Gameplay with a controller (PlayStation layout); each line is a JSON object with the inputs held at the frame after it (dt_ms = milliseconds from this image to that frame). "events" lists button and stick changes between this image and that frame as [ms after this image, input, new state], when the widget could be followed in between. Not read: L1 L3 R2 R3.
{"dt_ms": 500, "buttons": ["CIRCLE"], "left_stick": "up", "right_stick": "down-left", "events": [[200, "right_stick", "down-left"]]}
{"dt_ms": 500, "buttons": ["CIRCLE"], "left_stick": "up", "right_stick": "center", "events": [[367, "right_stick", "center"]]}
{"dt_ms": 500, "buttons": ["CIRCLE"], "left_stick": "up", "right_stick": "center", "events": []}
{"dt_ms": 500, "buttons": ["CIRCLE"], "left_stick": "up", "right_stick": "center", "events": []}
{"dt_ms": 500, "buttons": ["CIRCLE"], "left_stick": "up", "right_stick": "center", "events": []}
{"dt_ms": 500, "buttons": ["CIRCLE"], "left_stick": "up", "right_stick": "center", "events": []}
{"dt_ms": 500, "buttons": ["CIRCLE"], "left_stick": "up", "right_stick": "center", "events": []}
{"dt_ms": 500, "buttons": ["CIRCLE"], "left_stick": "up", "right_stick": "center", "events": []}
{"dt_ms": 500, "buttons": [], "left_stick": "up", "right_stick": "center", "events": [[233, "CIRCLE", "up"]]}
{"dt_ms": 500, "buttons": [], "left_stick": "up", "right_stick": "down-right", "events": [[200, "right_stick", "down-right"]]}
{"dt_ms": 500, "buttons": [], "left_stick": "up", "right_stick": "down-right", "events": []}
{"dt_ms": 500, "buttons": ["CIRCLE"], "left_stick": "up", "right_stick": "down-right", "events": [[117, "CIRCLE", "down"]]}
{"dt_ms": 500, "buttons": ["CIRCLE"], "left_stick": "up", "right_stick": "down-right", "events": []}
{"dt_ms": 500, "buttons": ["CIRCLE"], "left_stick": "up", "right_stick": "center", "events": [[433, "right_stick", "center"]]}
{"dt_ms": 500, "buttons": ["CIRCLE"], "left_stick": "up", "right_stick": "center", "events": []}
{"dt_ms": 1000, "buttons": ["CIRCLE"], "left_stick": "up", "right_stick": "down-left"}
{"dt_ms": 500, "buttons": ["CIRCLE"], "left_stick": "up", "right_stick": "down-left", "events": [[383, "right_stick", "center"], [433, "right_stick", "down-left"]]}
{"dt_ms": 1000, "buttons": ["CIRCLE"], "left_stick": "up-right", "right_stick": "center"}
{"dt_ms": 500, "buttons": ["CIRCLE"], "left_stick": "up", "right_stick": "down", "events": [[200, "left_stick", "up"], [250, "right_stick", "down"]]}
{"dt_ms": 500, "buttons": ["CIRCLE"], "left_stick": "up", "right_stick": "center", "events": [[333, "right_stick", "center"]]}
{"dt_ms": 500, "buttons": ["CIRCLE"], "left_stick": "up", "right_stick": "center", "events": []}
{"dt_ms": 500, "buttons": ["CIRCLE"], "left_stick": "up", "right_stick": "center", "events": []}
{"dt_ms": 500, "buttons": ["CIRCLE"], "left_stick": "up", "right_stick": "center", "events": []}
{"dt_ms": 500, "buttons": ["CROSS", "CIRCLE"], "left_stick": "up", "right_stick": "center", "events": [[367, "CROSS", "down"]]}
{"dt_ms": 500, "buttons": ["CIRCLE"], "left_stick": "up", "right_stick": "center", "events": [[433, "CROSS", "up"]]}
++++++++++
● Task statement: Look through the entries above and list every line containing "CROSS".

● Exercise solution:
{"dt_ms": 500, "buttons": ["CROSS", "CIRCLE"], "left_stick": "up", "right_stick": "center", "events": [[367, "CROSS", "down"]]}
{"dt_ms": 500, "buttons": ["CIRCLE"], "left_stick": "up", "right_stick": "center", "events": [[433, "CROSS", "up"]]}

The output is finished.